I had an interesting conversation recently with a friend of a friend from the Midwest.  My friend Donald was eager that I meet this person.  We had coffee together at a cafe.  The Midwesterner was extremely tight lipped.  Drawing conversation from him was difficult.  I introduced the topic of an effort underway in Brooklyn, New York, whereby citizens without the aid of government are taking inventory of abandoned and empty housing units in their neighborhoods.  I spoke about the great number of empty buildings I remembered from my time in New York.  I even suggested that perhaps government intervention could possibly make available temporary housing in unoccupied buildings.  This remark really set off our guest.  Of course, I could understand.  He inherited many acres of farm land from his family, which he did not farm, instead letting the land to Amish farmers who apparently were not paying their rent.  He had not worked for the land he inherited, but he believed anyone who owned property had a right to use it as they saw fit, intervention be damned.  He ended the conversation by looking Donald squarely in the eye and saying, I’m ready to go.

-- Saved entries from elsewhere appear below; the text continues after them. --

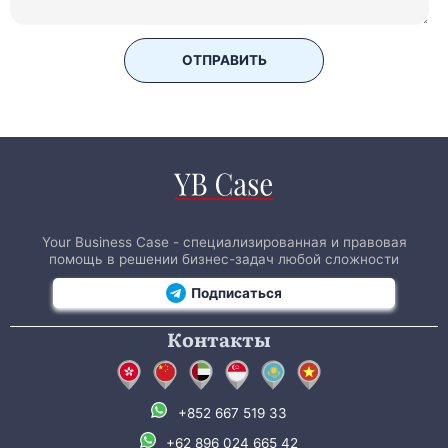
ОТПРАВИТЬ
Your Business Case - специализированная и правовая
помощь в решении бизнес-задач любой сложности
Подписаться
Контакты
+852 667 519 33
+62 896 024 665 42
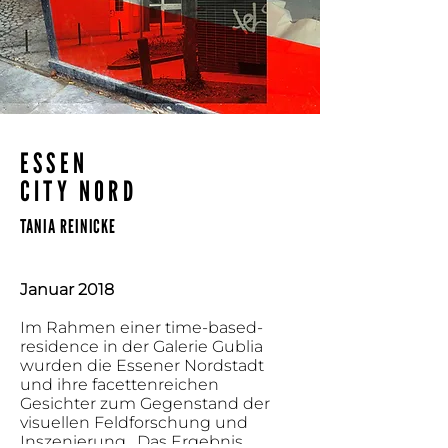
ESSEN
CITY NORD
TANIA REINICKE
Januar 2018
Im Rahmen einer time-based-
residence in der Galerie Gublia
wurden die Essener Nordstadt
und ihre facettenreichen
Gesichter zum Gegenstand der
visuellen Feldforschung und
Inszenierung.
Das Ergebnis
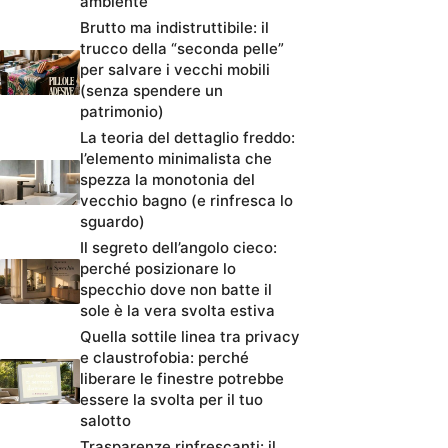
ambiente
Brutto ma indistruttibile: il
trucco della “seconda pelle”
per salvare i vecchi mobili
(senza spendere un
patrimonio)
La teoria del dettaglio freddo:
l’elemento minimalista che
spezza la monotonia del
vecchio bagno (e rinfresca lo
sguardo)
Il segreto dell’angolo cieco:
perché posizionare lo
specchio dove non batte il
sole è la vera svolta estiva
Quella sottile linea tra privacy
e claustrofobia: perché
liberare le finestre potrebbe
essere la svolta per il tuo
salotto
Trasparenze rinfrescanti: il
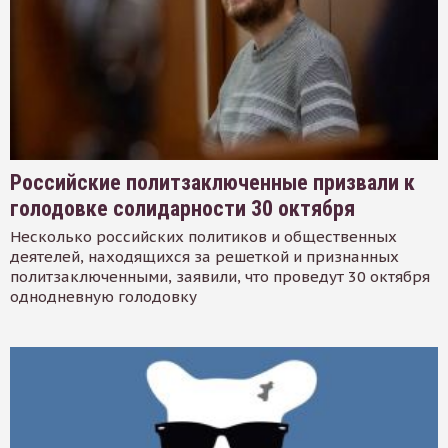
Российские политзаключенные призвали к
голодовке солидарности 30 октября
Несколько российских политиков и общественных
деятелей, находящихся за решеткой и признанных
политзаключенными, заявили, что проведут 30 октября
однодневную голодовку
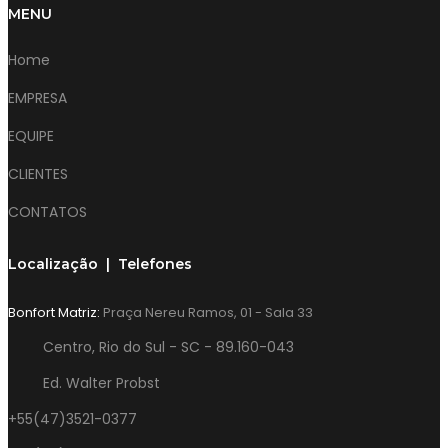
MENU
Home
EMPRESA
EQUIPE
CLIENTES
CONTATOS
Localização | Telefones
Bonfort Matriz:
Praça Nereu Ramos, 01 - Sala 33
Centro, Rio do Sul - SC - 89.160-043
Ed. Walter Probst
+55(47)3521-0377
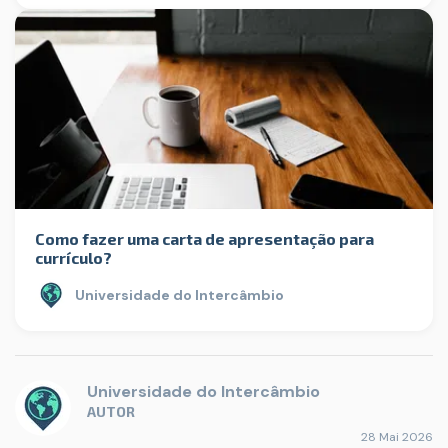
Como fazer uma carta de apresentação para
currículo?
Universidade do Intercâmbio
Universidade do Intercâmbio
AUTOR
28 Mai 2026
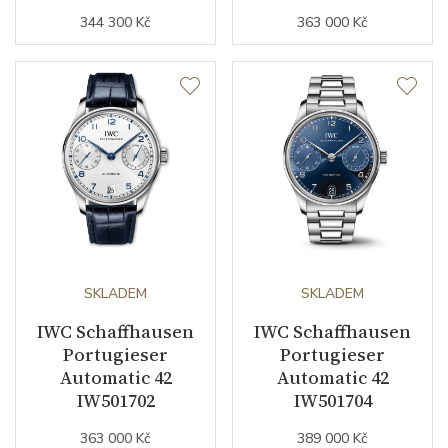
344 300 Kč
363 000 Kč
SKLADEM
SKLADEM
IWC Schaffhausen
IWC Schaffhausen
Portugieser
Portugieser
Automatic 42
Automatic 42
IW501702
IW501704
363 000 Kč
389 000 Kč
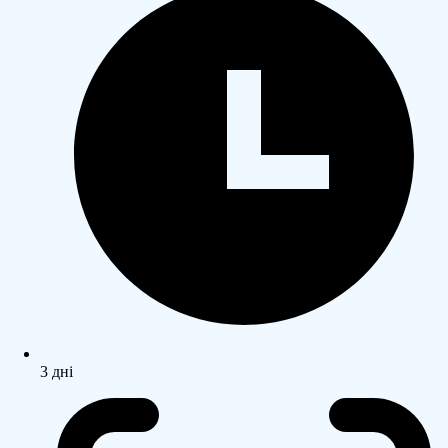
3 дні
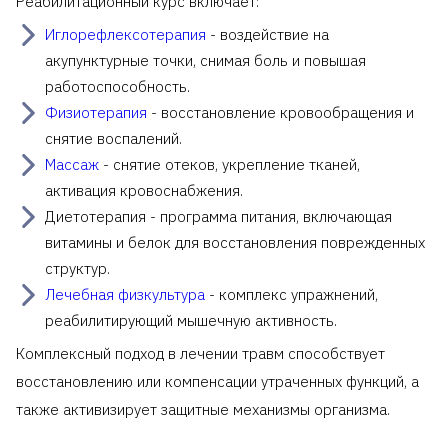
Реабилитационный курс включает:
Иглорефлексотерапия
- воздействие на
акупунктурные точки, снимая боль и повышая
работоспособность.
Физиотерапия
- восстановление кровообращения и
снятие воспалений.
Массаж
- снятие отеков, укрепление тканей,
активация кровоснабжения.
Диетотерапия - программа питания, включающая
витамины и белок для восстановления поврежденных
структур.
Лечебная физкультура
- комплекс упражнений,
реабилитирующий мышечную активность.
Комплексный подход в лечении травм способствует
восстановлению или компенсации утраченных функций, а
также активизирует защитные механизмы организма.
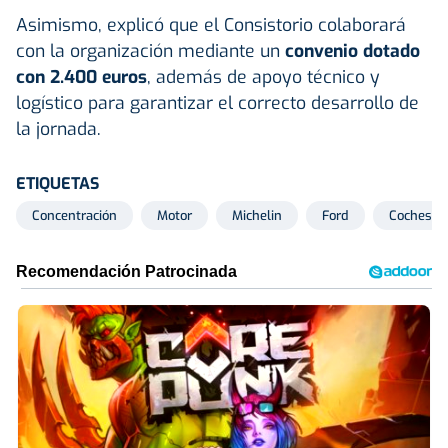
Asimismo, explicó que el Consistorio colaborará
con la organización mediante un
convenio dotado
con 2.400 euros
, además de apoyo técnico y
logístico para garantizar el correcto desarrollo de
la jornada.
ETIQUETAS
Concentración
Motor
Michelin
Ford
Coches cl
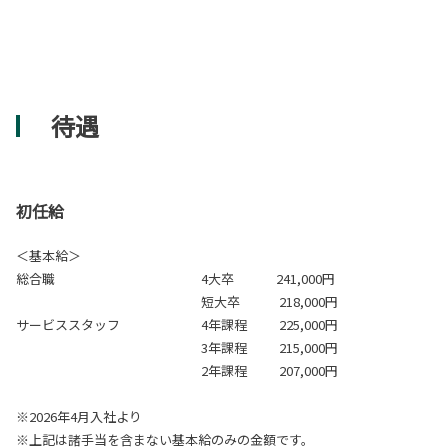
待遇
初任給
＜基本給＞
総合職 4大卒 241,000円
短大卒 218,000円
サービススタッフ 4年課程 225,000円
3年課程 215,000円
2年課程 207,000円
※2026年4月入社より
※上記は諸手当を含まない基本給のみの金額です。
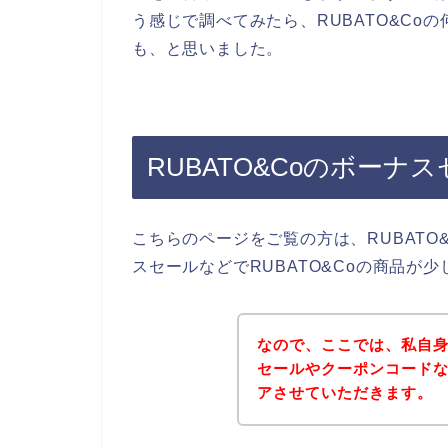
う感じで調べてみたら、RUBATO&Co
も、と思いました。
RUBATO&Coのボー
こちらのページをご覧の方は、RUBATO
スセールなどでRUBATO&Coの商品が
なので、ここでは、私自身
セールやクーポンコード
アさせていただきます。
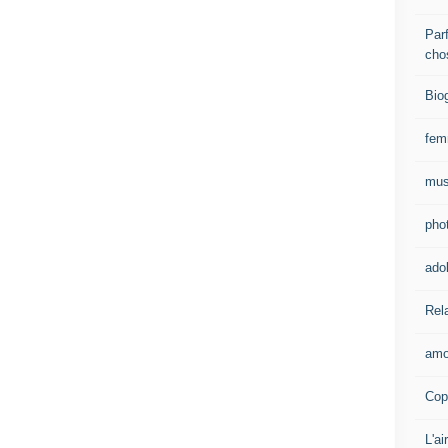
Parf
cho
Bio
fe
mus
pho
ado
Rel
amo
Cop
L'ai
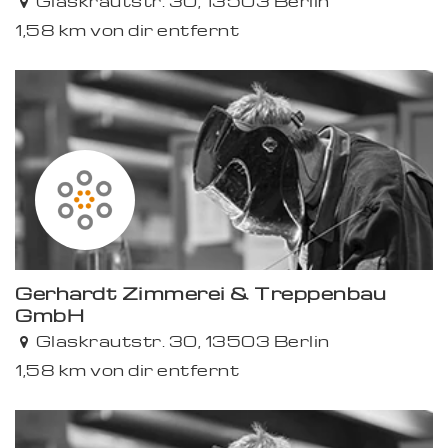
Glaskrautstr. 30, 13503 Berlin
1,58 km von dir entfernt
Gerhardt Zimmerei & Treppenbau
GmbH
Glaskrautstr. 30, 13503 Berlin
1,58 km von dir entfernt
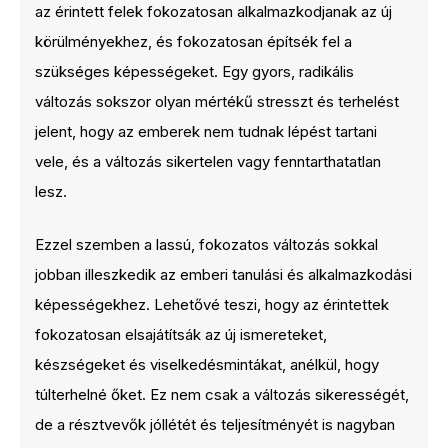
az érintett felek fokozatosan alkalmazkodjanak az új
körülményekhez, és fokozatosan építsék fel a
szükséges képességeket. Egy gyors, radikális
változás sokszor olyan mértékű stresszt és terhelést
jelent, hogy az emberek nem tudnak lépést tartani
vele, és a változás sikertelen vagy fenntarthatatlan
lesz.
Ezzel szemben a lassú, fokozatos változás sokkal
jobban illeszkedik az emberi tanulási és alkalmazkodási
képességekhez. Lehetővé teszi, hogy az érintettek
fokozatosan elsajátítsák az új ismereteket,
készségeket és viselkedésmintákat, anélkül, hogy
túlterhelné őket. Ez nem csak a változás sikerességét,
de a résztvevők jóllétét és teljesítményét is nagyban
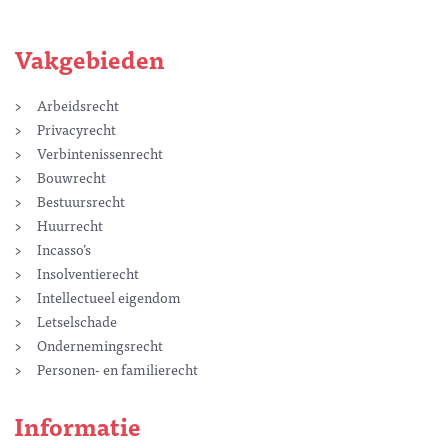
Vakgebieden
Arbeidsrecht
Privacyrecht
Verbintenissenrecht
Bouwrecht
Bestuursrecht
Huurrecht
Incasso’s
Insolventierecht
Intellectueel eigendom
Letselschade
Ondernemingsrecht
Personen- en familierecht
Informatie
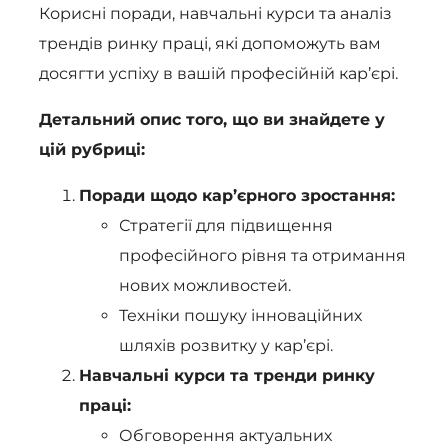
Корисні поради, навчальні курси та аналіз
трендів ринку праці, які допоможуть вам
досягти успіху в вашій професійній кар’єрі.
Детальний опис того, що ви знайдете у
цій рубриці:
Поради щодо кар’єрного зростання:
Стратегії для підвищення
професійного рівня та отримання
нових можливостей.
Техніки пошуку інноваційних
шляхів розвитку у кар’єрі.
Навчальні курси та тренди ринку
праці:
Обговорення актуальних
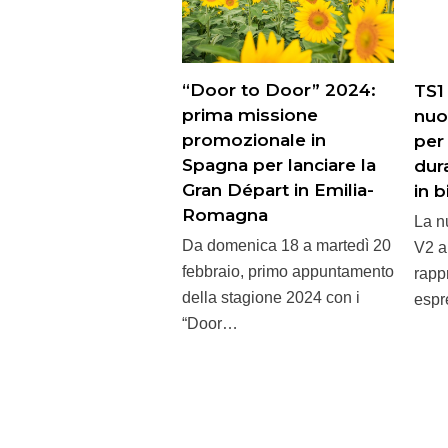
“Door to Door” 2024:
TS1
prima missione
nuo
promozionale in
per
Spagna per lanciare la
dura
Gran Départ in Emilia-
in 
Romagna
La n
Da domenica 18 a martedì 20
V2 a
febbraio, primo appuntamento
rapp
della stagione 2024 con i
espr
“Door…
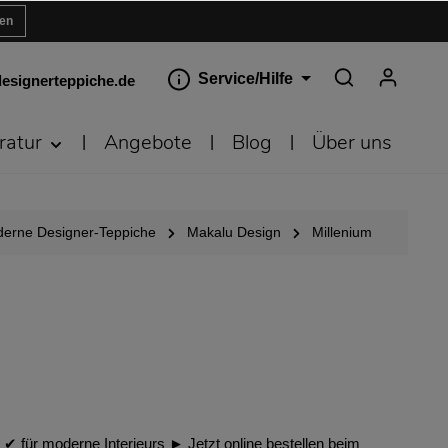
ren
Service/Hilfe
esignerteppiche.de
ratur
Angebote
Blog
Über uns
erne Designer-Teppiche
Makalu Design
Millenium
︎ für moderne Interieurs ► Jetzt online bestellen beim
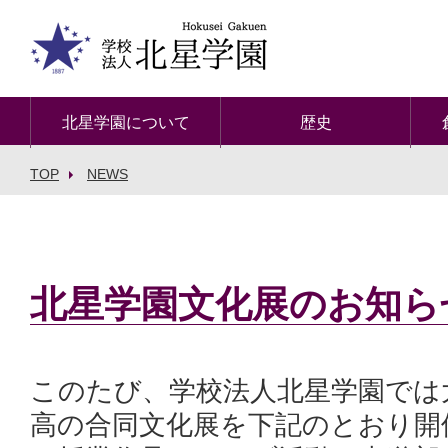
北星学園について
歴史
TOP
NEWS
北星学園文化展のお知ら
このたび、学校法人北星学園では
高の合同文化展を下記のとおり開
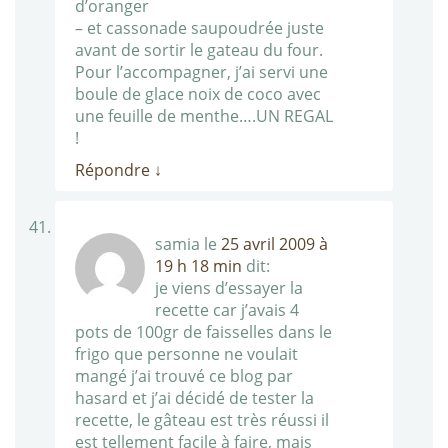
d’oranger
– et cassonade saupoudrée juste
avant de sortir le gateau du four.
Pour l’accompagner, j’ai servi une
boule de glace noix de coco avec
une feuille de menthe….UN REGAL
!
Répondre
↓
samia
le
25 avril 2009 à
19 h 18 min
dit:
je viens d’essayer la
recette car j’avais 4
pots de 100gr de faisselles dans le
frigo que personne ne voulait
mangé j’ai trouvé ce blog par
hasard et j’ai décidé de tester la
recette, le gâteau est très réussi il
est tellement facile à faire, mais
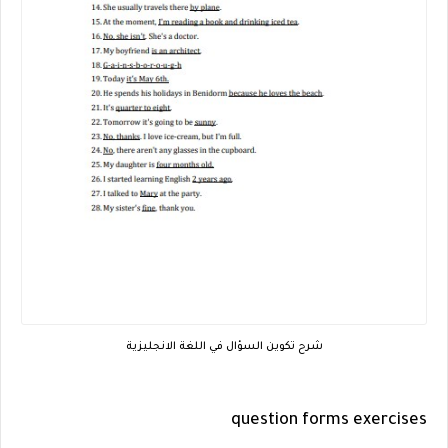
شرح تكوين السؤال في اللغة الانجليزية
question forms exercises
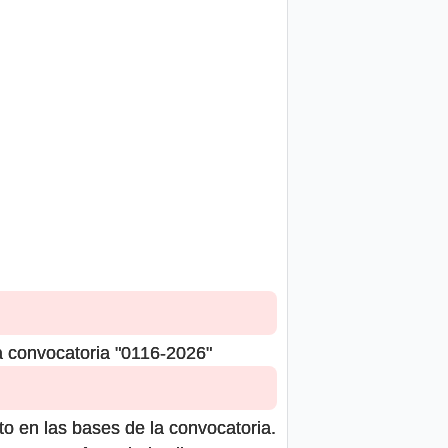
a convocatoria "0116-2026"
to en las bases de la convocatoria.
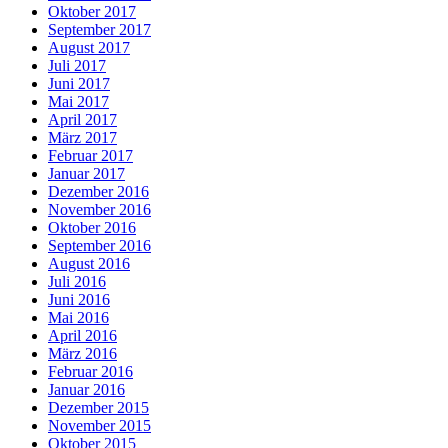
Oktober 2017
September 2017
August 2017
Juli 2017
Juni 2017
Mai 2017
April 2017
März 2017
Februar 2017
Januar 2017
Dezember 2016
November 2016
Oktober 2016
September 2016
August 2016
Juli 2016
Juni 2016
Mai 2016
April 2016
März 2016
Februar 2016
Januar 2016
Dezember 2015
November 2015
Oktober 2015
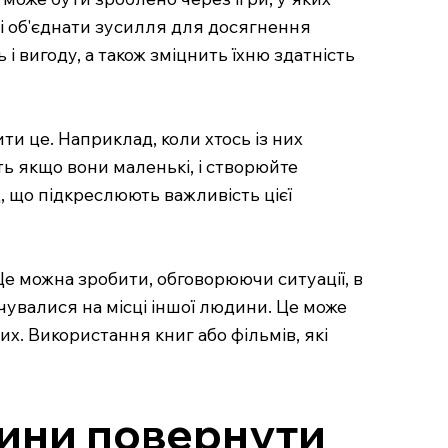
ні об'єднати зусилля для досягнення
 і вигоду, а також зміцнить їхню здатність
ти це. Наприклад, коли хтось із них
іть якщо вони маленькі, і створюйте
, що підкреслюють важливість цієї
Це можна зробити, обговорюючи ситуації, в
чувалися на місці іншої людини. Це може
их. Використання книг або фільмів, які
илини повернути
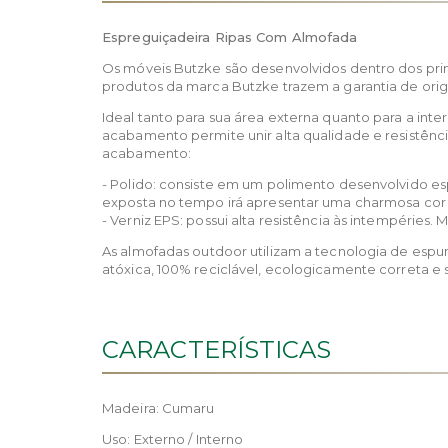
Espreguiçadeira Ripas Com Almofada
Os móveis Butzke são desenvolvidos dentro dos prin
produtos da marca Butzke trazem a garantia de orig
Ideal tanto para sua área externa quanto para a i
acabamento permite unir alta qualidade e resistênc
acabamento:
- Polido: consiste em um polimento desenvolvido es
exposta no tempo irá apresentar uma charmosa cor
- Verniz EPS: possui alta resistência às intempérie
As almofadas outdoor utilizam a tecnologia de espum
atóxica, 100% reciclável, ecologicamente correta e s
CARACTERÍSTICAS
Madeira: Cumaru
Uso: Externo / Interno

My landlady in Union City was a likable character, whom I refer to as Toby in the poem.  She lived on the first floor behind my unit and the across-the-hall neighbor’s.  My departure from the building is described as follows:

“Oddly, the landlady’s sometime supervision of my affairs / Laced the hollowness of my days with a spirited warmth / Though her accounts of televised baseball / And Friday night bowling meets / Dissolved with my decision to leave at year’s end / As I mechanically repacked possessions / And daily bid goodbye to littered streets and windy fields / Toby ordered an eviction across the hall / For which I discovered taped to a glass pane of the front door / The words scrawled on a disemboweled envelope, / “Tony – Sorry we couldn’t make it, Sharon.”

East River, Kraft paper, paper bags, wall plaster, house paint on plywood, circa 1983-84.